Language composition org overview

This report shows a GitHub-style language bar representing the total language distribution across all repositories in the organization.

In [2]:
unit: str = "files"

In [3]:
import pandas as pd


def update_language_mapping_by_file_type(df: pd.DataFrame) -> pd.DataFrame:
    """
    Update the language columns of the DataFrame by mapping plain text files to languages based on file extension.
    Dataframe should have the following columns:
        - language: str (e.g. 'Plain text')
        - fileType: str (e.g. 'py')
    """

    mappings = {
        "Typescript": ["ts", "tsx"],
        "Javascript": ["js", "jsx"],
        "Kotlin": ["kts"],
    }

    for language, file_types in mappings.items():
        df.loc[
            (df["language"] == "Plain text") & (df["fileType"].isin(file_types)),
            "language",
        ] = language

    return df

In [None]:
import plotly.graph_objects as go
from code_data_science import data_table as dt
import code_data_science.palette as palette

df = dt.read_csv("../samples/language_composition.csv")
df["files"] = 1

# Exit early if there are no rows and render a plot with a message
if len(df) == 0:
    fig = go.Figure()
    fig.add_annotation(
        x=0.5,
        y=0.5,
        text="No rows of data found",
        showarrow=False,
        font=dict(size=20),
        xref="paper",
        yref="paper",
    )
    fig.update_layout(
        xaxis=dict(visible=False),
        yaxis=dict(visible=False),
    )
else:
    # Handle legacy column name
    if "sourceFileType" not in df.columns and "parserClass" in df.columns:
        df.rename(columns={"parserClass": "sourceFileType"}, inplace=True)

    # Extract file extension
    df["fileType"] = df["sourcePath"].str.split(".").str[-1]

    # Map plain text files to proper languages
    update_language_mapping_by_file_type(df)

    # Determine measurement field based on unit parameter
    measurement_field = "files" if unit == "files" else "linesOfText"

    # Group by language, sum measurement field
    language_totals = df.groupby("language", as_index=False)[measurement_field].sum()

    # Calculate total and percentages
    total = language_totals[measurement_field].sum()
    language_totals["percentage"] = (
        language_totals[measurement_field] / total * 100
    ).round(2)

    # Sort by percentage descending
    language_totals = language_totals.sort_values(
        by="percentage", ascending=False
    ).reset_index(drop=True)

    # Group languages under 2% into "Other"
    other_mask = language_totals["percentage"] < 2
    if other_mask.any():
        other_row = pd.DataFrame(
            {
                "language": ["Other"],
                measurement_field: [
                    language_totals.loc[other_mask, measurement_field].sum()

• _Data excerpt_:

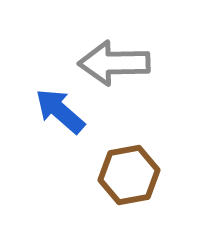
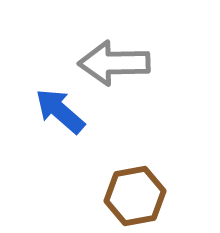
brown hexagon: moved 6 px right, 21 px down
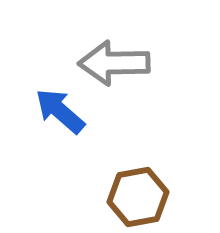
brown hexagon: moved 3 px right, 1 px down
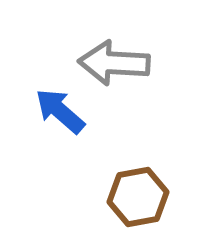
gray arrow: rotated 4 degrees clockwise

• _Tasks for this exercise_:
- a) Answer these from the language composition report:
(i) Which file extension is mapped to Kotlin?
(ii) What message is shown when there are no rows of data?
(iii) Below what percentage are languages grouped into "Other"?
- b) Please extract the passage of the language composition report starting at "# Group by language, sum" and ending at "total = language_totals[measurement_field].sum()", copying it word for word.

• _Results in order_:
- a)
(i) kts
(ii) No rows of data found
(iii) 2 percent

- b)
# Group by language, sum measurement field
    language_totals = df.groupby("language", as_index=False)[measurement_field].sum()

    # Calculate total and percentages
    total = language_totals[measurement_field].sum()